■ Instructions for the task:
Copy out all of the data exactly as it appears.
------------------------
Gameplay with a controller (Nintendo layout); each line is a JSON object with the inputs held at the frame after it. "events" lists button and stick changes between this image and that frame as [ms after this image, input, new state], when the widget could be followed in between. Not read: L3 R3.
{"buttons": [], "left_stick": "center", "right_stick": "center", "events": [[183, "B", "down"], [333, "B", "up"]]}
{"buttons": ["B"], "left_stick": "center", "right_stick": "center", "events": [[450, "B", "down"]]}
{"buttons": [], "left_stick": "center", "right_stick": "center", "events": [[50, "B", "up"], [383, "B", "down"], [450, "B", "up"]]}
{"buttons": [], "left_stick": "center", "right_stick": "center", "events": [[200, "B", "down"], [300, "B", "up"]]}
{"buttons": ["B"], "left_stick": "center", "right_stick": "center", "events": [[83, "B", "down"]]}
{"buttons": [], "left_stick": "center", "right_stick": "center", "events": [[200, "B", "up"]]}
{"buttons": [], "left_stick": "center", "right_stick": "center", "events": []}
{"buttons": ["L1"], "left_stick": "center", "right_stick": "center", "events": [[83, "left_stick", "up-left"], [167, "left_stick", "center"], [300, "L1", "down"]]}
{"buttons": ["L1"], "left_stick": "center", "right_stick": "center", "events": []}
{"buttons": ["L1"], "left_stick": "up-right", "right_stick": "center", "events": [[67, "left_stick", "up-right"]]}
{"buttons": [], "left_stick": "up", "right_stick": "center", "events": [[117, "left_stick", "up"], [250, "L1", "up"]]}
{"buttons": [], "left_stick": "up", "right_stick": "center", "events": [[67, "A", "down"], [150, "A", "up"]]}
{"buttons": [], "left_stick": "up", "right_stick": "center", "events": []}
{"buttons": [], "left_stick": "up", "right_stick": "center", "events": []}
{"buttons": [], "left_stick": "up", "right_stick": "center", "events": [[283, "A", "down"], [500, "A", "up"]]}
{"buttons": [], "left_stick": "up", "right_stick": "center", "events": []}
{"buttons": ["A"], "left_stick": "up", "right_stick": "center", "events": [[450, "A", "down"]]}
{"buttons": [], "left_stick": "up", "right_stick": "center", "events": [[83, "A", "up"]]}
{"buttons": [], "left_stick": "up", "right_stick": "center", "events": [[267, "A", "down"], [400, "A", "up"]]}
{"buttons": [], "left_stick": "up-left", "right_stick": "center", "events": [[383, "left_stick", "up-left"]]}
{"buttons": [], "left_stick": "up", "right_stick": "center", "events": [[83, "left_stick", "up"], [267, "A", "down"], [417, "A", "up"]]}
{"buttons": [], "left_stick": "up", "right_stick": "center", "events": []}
------------------------
■ Written answer:
Gameplay with a controller (Nintendo layout); each line is a JSON object with the inputs held at the frame after it. "events" lists button and stick changes between this image and that frame as [ms after this image, input, new state], when the widget could be followed in between. Not read: L3 R3.
{"buttons": [], "left_stick": "center", "right_stick": "center", "events": [[183, "B", "down"], [333, "B", "up"]]}
{"buttons": ["B"], "left_stick": "center", "right_stick": "center", "events": [[450, "B", "down"]]}
{"buttons": [], "left_stick": "center", "right_stick": "center", "events": [[50, "B", "up"], [383, "B", "down"], [450, "B", "up"]]}
{"buttons": [], "left_stick": "center", "right_stick": "center", "events": [[200, "B", "down"], [300, "B", "up"]]}
{"buttons": ["B"], "left_stick": "center", "right_stick": "center", "events": [[83, "B", "down"]]}
{"buttons": [], "left_stick": "center", "right_stick": "center", "events": [[200, "B", "up"]]}
{"buttons": [], "left_stick": "center", "right_stick": "center", "events": []}
{"buttons": ["L1"], "left_stick": "center", "right_stick": "center", "events": [[83, "left_stick", "up-left"], [167, "left_stick", "center"], [300, "L1", "down"]]}
{"buttons": ["L1"], "left_stick": "center", "right_stick": "center", "events": []}
{"buttons": ["L1"], "left_stick": "up-right", "right_stick": "center", "events": [[67, "left_stick", "up-right"]]}
{"buttons": [], "left_stick": "up", "right_stick": "center", "events": [[117, "left_stick", "up"], [250, "L1", "up"]]}
{"buttons": [], "left_stick": "up", "right_stick": "center", "events": [[67, "A", "down"], [150, "A", "up"]]}
{"buttons": [], "left_stick": "up", "right_stick": "center", "events": []}
{"buttons": [], "left_stick": "up", "right_stick": "center", "events": []}
{"buttons": [], "left_stick": "up", "right_stick": "center", "events": [[283, "A", "down"], [500, "A", "up"]]}
{"buttons": [], "left_stick": "up", "right_stick": "center", "events": []}
{"buttons": ["A"], "left_stick": "up", "right_stick": "center", "events": [[450, "A", "down"]]}
{"buttons": [], "left_stick": "up", "right_stick": "center", "events": [[83, "A", "up"]]}
{"buttons": [], "left_stick": "up", "right_stick": "center", "events": [[267, "A", "down"], [400, "A", "up"]]}
{"buttons": [], "left_stick": "up-left", "right_stick": "center", "events": [[383, "left_stick", "up-left"]]}
{"buttons": [], "left_stick": "up", "right_stick": "center", "events": [[83, "left_stick", "up"], [267, "A", "down"], [417, "A", "up"]]}
{"buttons": [], "left_stick": "up", "right_stick": "center", "events": []}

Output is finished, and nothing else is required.